◆ EXTRAIT DU TEXTE:
★ ★ ★ ★
Chapitre 12. Dépression et idées de suicide*
Bien souvent, devant des idées dépressives exprimées lors d’un entretien, le thérapeute se sent limité au premier lien : celui de leur origine, de leur causalité. Or, il existe 3 ou 4 étapes psychothérapeutiques, elles peuvent servir de guide au fil des entretiens.
Comment décèle-t-on la tristesse ?
À l’exception de circonstances où le patient l’exprime spontanément car il ne se sent pas bien et s’autorise de la partager, dans bien des cas, ce sera au thérapeute de traduire ce qu’il voit ou ce qu’il ressent en posant devant divers tableaux la question d’un moment de tristesse ou de détresse chez son patient.
Certains restent silencieux, taciturnes. De façon défensive, ils ne souhaitent pas aborder le sujet. Mais ils montrent, aussi bien par leur attitude que par les éléments non verbaux de leur gestuelle, qu’ils ne se sentent pas bien.
★ ★ ★ ★
[Extraits du jeu de données]
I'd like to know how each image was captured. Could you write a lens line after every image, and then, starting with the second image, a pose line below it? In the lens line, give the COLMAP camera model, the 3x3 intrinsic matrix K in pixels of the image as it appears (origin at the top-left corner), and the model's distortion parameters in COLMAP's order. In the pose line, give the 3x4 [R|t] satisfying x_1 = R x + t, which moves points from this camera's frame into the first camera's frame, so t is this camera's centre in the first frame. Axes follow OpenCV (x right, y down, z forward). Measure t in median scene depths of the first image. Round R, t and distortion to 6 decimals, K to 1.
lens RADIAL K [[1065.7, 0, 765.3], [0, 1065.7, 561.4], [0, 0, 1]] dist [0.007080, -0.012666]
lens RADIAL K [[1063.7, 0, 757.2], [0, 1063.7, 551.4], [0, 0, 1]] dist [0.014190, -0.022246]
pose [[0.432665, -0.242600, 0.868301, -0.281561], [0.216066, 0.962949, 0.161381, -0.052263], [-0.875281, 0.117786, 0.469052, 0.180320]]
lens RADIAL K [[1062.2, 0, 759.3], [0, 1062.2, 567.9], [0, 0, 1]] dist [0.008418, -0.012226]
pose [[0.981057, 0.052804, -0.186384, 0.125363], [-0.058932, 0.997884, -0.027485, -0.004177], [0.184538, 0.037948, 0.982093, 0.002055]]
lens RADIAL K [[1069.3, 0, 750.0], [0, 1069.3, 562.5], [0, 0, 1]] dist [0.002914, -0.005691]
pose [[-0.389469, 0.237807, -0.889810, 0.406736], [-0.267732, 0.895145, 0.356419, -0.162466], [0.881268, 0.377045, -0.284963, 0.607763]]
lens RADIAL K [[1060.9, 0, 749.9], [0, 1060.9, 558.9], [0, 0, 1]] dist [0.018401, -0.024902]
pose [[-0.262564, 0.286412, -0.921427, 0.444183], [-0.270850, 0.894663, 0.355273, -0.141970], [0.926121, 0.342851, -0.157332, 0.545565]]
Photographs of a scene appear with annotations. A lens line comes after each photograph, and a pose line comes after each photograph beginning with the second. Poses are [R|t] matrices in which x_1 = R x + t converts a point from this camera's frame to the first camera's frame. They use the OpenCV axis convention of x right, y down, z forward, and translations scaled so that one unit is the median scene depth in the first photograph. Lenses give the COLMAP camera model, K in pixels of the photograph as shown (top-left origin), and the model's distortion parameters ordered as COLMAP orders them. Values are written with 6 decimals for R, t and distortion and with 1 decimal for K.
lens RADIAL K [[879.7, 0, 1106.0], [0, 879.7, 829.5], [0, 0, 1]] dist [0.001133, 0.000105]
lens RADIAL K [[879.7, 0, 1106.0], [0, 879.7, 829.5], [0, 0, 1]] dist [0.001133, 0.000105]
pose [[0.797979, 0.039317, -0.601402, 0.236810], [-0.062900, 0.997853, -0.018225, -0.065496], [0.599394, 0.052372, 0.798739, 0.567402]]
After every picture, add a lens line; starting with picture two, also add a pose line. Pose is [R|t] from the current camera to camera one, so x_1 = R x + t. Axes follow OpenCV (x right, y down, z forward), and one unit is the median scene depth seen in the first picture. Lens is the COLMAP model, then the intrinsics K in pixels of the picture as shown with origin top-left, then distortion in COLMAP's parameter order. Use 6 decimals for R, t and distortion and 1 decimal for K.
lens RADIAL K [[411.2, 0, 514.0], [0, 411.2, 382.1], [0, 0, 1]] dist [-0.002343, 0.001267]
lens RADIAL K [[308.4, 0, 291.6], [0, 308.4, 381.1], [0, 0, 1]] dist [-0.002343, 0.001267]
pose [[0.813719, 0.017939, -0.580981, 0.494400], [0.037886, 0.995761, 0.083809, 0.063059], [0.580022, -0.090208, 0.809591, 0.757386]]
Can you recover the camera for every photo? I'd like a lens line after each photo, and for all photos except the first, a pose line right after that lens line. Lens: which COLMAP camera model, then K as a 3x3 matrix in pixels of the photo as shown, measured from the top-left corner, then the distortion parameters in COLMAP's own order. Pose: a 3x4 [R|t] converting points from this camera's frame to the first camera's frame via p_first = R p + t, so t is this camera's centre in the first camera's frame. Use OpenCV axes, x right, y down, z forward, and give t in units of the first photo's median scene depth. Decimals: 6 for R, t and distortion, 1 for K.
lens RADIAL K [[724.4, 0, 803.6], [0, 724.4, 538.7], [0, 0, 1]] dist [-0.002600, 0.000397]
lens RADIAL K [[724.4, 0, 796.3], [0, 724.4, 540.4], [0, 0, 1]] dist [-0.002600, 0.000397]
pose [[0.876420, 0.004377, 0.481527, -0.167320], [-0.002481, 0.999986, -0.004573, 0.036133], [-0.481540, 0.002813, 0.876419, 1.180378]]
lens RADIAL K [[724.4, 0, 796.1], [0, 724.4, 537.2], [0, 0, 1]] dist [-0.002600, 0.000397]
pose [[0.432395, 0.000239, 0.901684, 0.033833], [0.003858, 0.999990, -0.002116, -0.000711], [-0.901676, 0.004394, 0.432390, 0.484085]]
★ ★ ★ ★
◆ CONSIGNE: Recopiez mot pour mot l'ensemble du texte sur la dépression et les idées de suicide. Les enregistrements forment un matériau à part.

◆ RÉPONSE ÉCRITE:
Chapitre 12. Dépression et idées de suicide*
Bien souvent, devant des idées dépressives exprimées lors d’un entretien, le thérapeute se sent limité au premier lien : celui de leur origine, de leur causalité. Or, il existe 3 ou 4 étapes psychothérapeutiques, elles peuvent servir de guide au fil des entretiens.
Comment décèle-t-on la tristesse ?
À l’exception de circonstances où le patient l’exprime spontanément car il ne se sent pas bien et s’autorise de la partager, dans bien des cas, ce sera au thérapeute de traduire ce qu’il voit ou ce qu’il ressent en posant devant divers tableaux la question d’un moment de tristesse ou de détresse chez son patient.
Certains restent silencieux, taciturnes. De façon défensive, ils ne souhaitent pas aborder le sujet. Mais ils montrent, aussi bien par leur attitude que par les éléments non verbaux de leur gestuelle, qu’ils ne se sentent pas bien.